第32話:フクロウは濡れて羽ばたく

 月と星は見えない。空気が重く、肩にのしかかる。夜が進んで、昼に洗濯をした水辺から霧が上がっているのだ。


「ちぃ、雨まで降ってきやがった。お嬢さんがた、ひどくならないうちに送っていこう」

「いえそれは逆です。この雨は激しく降ったあと、ぴたりと止みます」

「へえ、なら待つとしようか。それまで起きていられるといいが」


 でまかせを言い、雨宿りのテントをひとつ借りた。
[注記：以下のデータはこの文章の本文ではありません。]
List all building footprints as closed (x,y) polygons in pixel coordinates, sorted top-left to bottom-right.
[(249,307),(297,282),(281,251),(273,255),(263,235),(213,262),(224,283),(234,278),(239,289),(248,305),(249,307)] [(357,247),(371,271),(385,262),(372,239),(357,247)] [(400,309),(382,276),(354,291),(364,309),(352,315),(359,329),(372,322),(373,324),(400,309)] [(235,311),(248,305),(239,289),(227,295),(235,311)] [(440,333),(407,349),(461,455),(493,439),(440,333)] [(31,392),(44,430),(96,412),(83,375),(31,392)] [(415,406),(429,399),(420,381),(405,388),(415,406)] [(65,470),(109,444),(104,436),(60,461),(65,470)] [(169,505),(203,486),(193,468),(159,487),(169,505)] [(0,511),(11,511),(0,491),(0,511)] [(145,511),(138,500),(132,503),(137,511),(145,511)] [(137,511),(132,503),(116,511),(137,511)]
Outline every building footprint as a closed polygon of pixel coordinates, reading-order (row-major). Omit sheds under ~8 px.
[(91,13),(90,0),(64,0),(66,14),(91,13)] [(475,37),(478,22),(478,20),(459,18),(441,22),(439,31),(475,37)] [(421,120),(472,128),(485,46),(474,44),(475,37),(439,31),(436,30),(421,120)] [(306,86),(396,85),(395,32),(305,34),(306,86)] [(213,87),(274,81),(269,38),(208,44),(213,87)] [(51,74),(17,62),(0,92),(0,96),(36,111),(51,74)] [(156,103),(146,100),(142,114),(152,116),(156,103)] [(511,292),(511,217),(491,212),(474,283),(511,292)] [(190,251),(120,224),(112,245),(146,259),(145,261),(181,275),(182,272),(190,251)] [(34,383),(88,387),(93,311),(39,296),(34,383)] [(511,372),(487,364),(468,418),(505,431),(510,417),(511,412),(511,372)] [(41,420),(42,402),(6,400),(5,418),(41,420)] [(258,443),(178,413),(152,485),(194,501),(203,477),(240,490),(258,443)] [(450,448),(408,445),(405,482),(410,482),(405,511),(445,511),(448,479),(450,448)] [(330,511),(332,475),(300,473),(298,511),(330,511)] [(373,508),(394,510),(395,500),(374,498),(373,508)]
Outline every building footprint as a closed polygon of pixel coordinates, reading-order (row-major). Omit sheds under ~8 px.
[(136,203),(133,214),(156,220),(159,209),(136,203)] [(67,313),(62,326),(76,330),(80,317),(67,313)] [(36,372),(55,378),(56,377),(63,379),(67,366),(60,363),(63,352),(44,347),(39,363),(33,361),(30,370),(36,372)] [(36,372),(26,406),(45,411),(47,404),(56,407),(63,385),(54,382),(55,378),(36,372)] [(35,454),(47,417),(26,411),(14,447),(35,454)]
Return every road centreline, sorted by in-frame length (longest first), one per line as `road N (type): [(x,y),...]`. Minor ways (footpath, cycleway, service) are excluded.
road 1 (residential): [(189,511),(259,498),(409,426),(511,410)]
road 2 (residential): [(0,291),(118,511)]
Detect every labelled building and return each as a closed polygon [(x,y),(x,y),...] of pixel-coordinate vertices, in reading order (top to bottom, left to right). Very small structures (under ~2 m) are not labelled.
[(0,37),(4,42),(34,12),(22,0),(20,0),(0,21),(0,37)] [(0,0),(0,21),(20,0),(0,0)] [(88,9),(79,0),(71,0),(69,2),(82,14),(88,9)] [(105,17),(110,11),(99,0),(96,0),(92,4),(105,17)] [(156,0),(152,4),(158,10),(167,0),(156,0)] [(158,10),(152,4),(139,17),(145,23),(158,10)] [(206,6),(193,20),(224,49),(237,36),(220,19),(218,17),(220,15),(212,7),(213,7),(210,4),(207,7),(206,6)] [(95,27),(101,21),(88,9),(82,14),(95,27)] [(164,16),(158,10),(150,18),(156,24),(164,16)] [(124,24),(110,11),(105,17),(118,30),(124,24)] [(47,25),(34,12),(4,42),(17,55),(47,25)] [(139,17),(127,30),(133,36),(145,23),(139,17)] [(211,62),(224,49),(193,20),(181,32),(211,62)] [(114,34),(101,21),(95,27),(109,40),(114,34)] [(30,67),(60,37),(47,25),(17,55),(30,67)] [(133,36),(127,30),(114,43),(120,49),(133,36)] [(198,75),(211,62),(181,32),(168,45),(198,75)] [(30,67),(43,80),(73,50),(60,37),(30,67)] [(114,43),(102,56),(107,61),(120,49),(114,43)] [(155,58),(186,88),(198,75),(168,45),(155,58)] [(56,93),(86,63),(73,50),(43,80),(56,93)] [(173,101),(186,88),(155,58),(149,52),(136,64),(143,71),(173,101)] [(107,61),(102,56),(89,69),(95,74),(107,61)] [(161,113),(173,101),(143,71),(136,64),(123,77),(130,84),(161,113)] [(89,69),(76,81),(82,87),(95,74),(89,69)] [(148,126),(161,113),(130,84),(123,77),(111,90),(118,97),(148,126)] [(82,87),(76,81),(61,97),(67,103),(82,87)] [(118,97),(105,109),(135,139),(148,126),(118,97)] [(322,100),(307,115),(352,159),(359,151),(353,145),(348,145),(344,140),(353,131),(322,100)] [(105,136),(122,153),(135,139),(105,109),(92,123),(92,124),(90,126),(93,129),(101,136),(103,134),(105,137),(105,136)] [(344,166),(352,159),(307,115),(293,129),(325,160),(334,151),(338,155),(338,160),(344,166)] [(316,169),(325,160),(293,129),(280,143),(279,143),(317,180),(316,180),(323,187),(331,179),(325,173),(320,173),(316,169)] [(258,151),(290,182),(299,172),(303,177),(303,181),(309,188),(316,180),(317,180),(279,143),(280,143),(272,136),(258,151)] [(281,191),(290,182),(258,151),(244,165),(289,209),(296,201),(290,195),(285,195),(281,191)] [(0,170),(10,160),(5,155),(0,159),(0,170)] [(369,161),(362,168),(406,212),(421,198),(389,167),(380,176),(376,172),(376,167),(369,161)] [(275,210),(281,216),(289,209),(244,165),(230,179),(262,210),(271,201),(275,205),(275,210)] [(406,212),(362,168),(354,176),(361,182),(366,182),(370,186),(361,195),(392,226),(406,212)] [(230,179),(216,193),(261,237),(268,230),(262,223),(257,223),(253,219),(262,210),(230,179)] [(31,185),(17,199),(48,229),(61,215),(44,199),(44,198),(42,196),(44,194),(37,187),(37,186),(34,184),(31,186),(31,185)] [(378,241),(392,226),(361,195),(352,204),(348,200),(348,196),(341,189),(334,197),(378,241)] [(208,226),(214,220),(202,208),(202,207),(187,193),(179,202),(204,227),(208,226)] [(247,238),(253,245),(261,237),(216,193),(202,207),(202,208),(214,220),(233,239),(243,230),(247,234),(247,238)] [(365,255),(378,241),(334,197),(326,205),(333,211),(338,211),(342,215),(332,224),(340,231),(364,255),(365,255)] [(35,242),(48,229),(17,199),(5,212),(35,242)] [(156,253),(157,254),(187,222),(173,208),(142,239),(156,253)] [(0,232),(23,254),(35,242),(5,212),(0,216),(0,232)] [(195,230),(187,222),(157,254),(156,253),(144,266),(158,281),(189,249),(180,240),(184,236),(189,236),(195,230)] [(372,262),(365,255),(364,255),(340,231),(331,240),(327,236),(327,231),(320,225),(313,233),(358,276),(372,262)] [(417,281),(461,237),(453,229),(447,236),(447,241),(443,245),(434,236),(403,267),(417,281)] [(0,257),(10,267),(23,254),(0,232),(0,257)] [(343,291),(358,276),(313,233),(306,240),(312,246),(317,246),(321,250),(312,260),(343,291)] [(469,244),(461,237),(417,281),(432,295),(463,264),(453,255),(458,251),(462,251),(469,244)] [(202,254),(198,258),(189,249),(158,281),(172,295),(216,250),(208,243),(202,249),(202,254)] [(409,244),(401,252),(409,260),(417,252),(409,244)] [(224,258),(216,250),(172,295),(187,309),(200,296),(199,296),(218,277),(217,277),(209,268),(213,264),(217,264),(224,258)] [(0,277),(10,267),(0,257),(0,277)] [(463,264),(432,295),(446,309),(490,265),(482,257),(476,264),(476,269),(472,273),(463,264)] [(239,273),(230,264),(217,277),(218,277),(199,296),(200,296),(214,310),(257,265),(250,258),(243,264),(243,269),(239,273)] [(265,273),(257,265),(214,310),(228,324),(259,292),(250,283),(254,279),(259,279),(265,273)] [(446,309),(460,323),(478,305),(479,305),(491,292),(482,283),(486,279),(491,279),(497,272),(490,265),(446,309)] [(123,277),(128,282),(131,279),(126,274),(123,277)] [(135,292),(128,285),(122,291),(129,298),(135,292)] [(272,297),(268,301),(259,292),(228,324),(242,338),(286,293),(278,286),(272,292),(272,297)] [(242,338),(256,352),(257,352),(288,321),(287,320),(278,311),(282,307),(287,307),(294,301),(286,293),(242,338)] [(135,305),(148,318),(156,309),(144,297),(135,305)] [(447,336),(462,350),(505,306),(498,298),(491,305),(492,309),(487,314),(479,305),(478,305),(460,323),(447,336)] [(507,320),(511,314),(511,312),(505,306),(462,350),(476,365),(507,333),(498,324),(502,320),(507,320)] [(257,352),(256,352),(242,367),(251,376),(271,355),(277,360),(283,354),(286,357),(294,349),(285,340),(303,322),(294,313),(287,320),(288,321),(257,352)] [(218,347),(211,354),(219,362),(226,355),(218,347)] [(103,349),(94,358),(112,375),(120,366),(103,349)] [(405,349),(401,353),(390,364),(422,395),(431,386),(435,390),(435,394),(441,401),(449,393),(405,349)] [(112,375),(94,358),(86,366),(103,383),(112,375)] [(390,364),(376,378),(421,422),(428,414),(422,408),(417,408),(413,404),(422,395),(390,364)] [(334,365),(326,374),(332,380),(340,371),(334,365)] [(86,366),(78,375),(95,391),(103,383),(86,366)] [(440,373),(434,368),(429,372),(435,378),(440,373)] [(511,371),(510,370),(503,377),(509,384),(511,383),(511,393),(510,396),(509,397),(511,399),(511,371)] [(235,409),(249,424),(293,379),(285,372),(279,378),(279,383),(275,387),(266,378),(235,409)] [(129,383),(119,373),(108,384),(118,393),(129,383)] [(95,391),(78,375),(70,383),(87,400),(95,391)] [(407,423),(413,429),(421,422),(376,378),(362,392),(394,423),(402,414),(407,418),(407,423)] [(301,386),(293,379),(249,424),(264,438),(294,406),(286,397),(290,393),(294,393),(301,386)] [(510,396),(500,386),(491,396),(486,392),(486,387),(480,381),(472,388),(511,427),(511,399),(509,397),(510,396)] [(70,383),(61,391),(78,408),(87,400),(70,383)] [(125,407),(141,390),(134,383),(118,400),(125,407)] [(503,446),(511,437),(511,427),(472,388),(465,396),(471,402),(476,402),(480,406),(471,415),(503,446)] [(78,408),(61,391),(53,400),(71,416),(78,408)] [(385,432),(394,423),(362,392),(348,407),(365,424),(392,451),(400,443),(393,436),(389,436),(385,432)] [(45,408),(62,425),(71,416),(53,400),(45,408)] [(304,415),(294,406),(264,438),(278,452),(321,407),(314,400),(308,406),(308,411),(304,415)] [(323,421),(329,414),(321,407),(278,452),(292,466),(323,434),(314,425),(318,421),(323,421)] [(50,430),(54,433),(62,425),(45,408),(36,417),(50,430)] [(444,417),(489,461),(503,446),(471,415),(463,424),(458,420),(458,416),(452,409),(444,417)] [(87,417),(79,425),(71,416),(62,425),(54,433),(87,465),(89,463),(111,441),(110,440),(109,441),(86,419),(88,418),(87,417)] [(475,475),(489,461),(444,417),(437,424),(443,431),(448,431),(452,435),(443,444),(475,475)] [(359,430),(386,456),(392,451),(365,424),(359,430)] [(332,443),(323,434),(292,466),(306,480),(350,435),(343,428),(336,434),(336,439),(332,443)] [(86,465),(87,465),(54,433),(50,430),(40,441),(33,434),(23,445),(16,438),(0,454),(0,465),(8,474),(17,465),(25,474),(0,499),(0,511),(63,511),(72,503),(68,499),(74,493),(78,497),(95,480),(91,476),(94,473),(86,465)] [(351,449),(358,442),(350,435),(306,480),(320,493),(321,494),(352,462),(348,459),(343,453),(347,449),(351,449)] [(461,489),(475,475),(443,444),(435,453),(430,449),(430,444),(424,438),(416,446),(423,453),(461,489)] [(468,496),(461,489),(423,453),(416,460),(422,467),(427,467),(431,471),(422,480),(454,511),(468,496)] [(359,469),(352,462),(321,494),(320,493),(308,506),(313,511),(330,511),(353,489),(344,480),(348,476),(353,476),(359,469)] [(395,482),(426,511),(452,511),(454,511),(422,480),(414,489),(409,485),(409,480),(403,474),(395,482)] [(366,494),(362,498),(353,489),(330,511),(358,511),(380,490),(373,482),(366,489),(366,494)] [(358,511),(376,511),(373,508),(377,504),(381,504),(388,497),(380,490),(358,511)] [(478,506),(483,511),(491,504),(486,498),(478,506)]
雨の降り始めは予測していたが、いつ止むかまで分かりはしない。

 付き添う兵士はおどけた風に、あくびをしてみせた。


「それにしても辺鄙なところに、心細くはないのかい?」


 天幕を打つ雨音が、徐々に強まっていく。兵士はテントの中へ入らず、庇代わりの前布の下で声を大きくした。


「父の居ない間は寂しいですが、姉も居ますから。それに母から言われています」

「ああ。たしか今は、三人暮らしと言ってたかな」


 三十前くらいか。偽りの家族構成を思い出しただろう兵士は、声を落とした。

 つらいことも多いだろうに、はきはきと話すマギー。実在しない女性を気遣い、何でも聞くよと先を促す。


「自分がどこまで出来るのか、考えたって分からない。だから気を付けて、何でもやってみなさいと」


 メアリに最も多くのことを教えてくれた人。母から言われた、その言葉。ブースに捕らえられたさなかのことだ。思い出すと、悲しさと苦しさが胸を占める。

 振り向いた兵士は見てはならぬものを見たと、慌てて元へ顔を戻す。


「その、あれだ。お母さんは、とても強い人らしい。見習うのはいいことだし、同じになれなくてもいい。君はあくまで、君なんだから」

「そうですね、ありがとうございます」


 ――そうよ。こんなところを母さんには見せられない。だってあなたたちはこれから……。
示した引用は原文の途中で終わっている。